원문 발췌:
——

In [1]:
"""
표제어(Lemmatization) 추출:서로 형태는 다르지만, root 단어를
가지고 비교해서, 전체적으로 단어의 개수를 줄이자.
am, are, is, was, were.. => be(표제어)

형태소 : stem(어간, 단어의 의미), affix(접사,부가적 의미)
형태소 파싱 : 어간, 접사를 분리하는 작업
dog(독립형태소)
dogs = dog(어간) + s(접사)

WordNetLemmatizer :  NLTK에 표제어 추출 도구
"""
from nltk.stem import WordNetLemmatizer
wnl=WordNetLemmatizer()

In [2]:
#wnl.lemmatize('watched') #watched
wnl.lemmatize('watched', 'v')
wnl.lemmatize('has','v')
wnl.lemmatize('dies','v')

'die'

In [3]:
#어간 추출
text="Python is an interpreted, high-level, general-purpose programming language."
from nltk.stem import PorterStemmer
from nltk.tokenize import word_tokenize

In [4]:
ps=PorterStemmer()
words=word_tokenize(text)
print(words)

['Python', 'is', 'an', 'interpreted', ',', 'high-level', ',', 'general-purpose', 'programming', 'language', '.']


In [5]:
print([ps.stem(w) for w in words])

——

수행할 과제:
a – 위 원문 발췌에서 "dogs = dog(어간)"부터 "wnl.lemmatize('has','v')"까지 끝부분을 포함하여 그대로 베껴 쓰세요.
b – 다음 진술 (i), (ii), (iii)이 위 원문 발췌의 내용과 맞는지 각각 예 또는 아니요로 답하고, 판단의 근거가 되는 원문의 구절을 그대로 인용하세요. (i) WordNetLemmatizer는 NLTK의 표제어 추출 도구이다. (ii) PorterStemmer는 nltk.tokenize에서 가져온다. (iii) dogs는 어간 dog와 접사 s로 나뉜다.
c – 위 원문 발췌에 따르면 형태소 파싱은 어떤 작업인가요?

——

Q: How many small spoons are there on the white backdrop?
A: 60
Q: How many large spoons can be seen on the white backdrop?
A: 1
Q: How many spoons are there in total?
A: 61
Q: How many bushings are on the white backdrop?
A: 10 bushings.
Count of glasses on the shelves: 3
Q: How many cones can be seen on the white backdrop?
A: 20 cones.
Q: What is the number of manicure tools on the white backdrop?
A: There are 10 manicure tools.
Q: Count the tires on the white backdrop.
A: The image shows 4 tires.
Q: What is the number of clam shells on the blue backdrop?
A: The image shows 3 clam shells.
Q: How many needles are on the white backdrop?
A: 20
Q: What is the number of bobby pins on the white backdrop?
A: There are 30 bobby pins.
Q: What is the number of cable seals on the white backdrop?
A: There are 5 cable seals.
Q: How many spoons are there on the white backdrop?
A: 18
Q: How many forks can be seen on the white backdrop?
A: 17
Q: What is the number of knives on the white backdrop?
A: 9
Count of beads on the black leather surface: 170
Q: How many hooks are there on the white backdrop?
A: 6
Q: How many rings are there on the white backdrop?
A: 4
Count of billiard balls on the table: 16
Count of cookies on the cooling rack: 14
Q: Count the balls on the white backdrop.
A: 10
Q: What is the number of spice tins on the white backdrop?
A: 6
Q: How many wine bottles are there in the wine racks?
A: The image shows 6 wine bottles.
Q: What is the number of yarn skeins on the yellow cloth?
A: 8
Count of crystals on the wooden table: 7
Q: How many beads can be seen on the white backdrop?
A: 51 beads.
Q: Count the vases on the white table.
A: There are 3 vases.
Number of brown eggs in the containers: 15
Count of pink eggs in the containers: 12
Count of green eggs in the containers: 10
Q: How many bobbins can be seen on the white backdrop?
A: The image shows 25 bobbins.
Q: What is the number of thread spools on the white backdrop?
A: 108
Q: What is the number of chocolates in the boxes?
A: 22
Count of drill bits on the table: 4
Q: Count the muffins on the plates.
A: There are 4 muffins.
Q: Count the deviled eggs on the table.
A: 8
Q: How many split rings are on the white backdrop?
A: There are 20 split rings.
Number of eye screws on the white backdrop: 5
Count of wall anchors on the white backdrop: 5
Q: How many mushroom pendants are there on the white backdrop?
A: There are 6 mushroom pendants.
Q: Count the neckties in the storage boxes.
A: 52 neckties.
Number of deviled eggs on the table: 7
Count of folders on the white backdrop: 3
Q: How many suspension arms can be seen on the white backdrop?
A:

——

과제별 답변:
a –
dogs = dog(어간) + s(접사)

WordNetLemmatizer :  NLTK에 표제어 추출 도구
"""
from nltk.stem import WordNetLemmatizer
wnl=WordNetLemmatizer()

In [2]:
#wnl.lemmatize('watched') #watched
wnl.lemmatize('watched', 'v')
wnl.lemmatize('has','v')

b –
(i) 예. "NLTK에 표제어 추출 도구"
(ii) 아니요. "from nltk.stem import PorterStemmer"
(iii) 예. "dogs = dog(어간) + s(접사)"

c – 어간과 접사를 분리하는 작업입니다.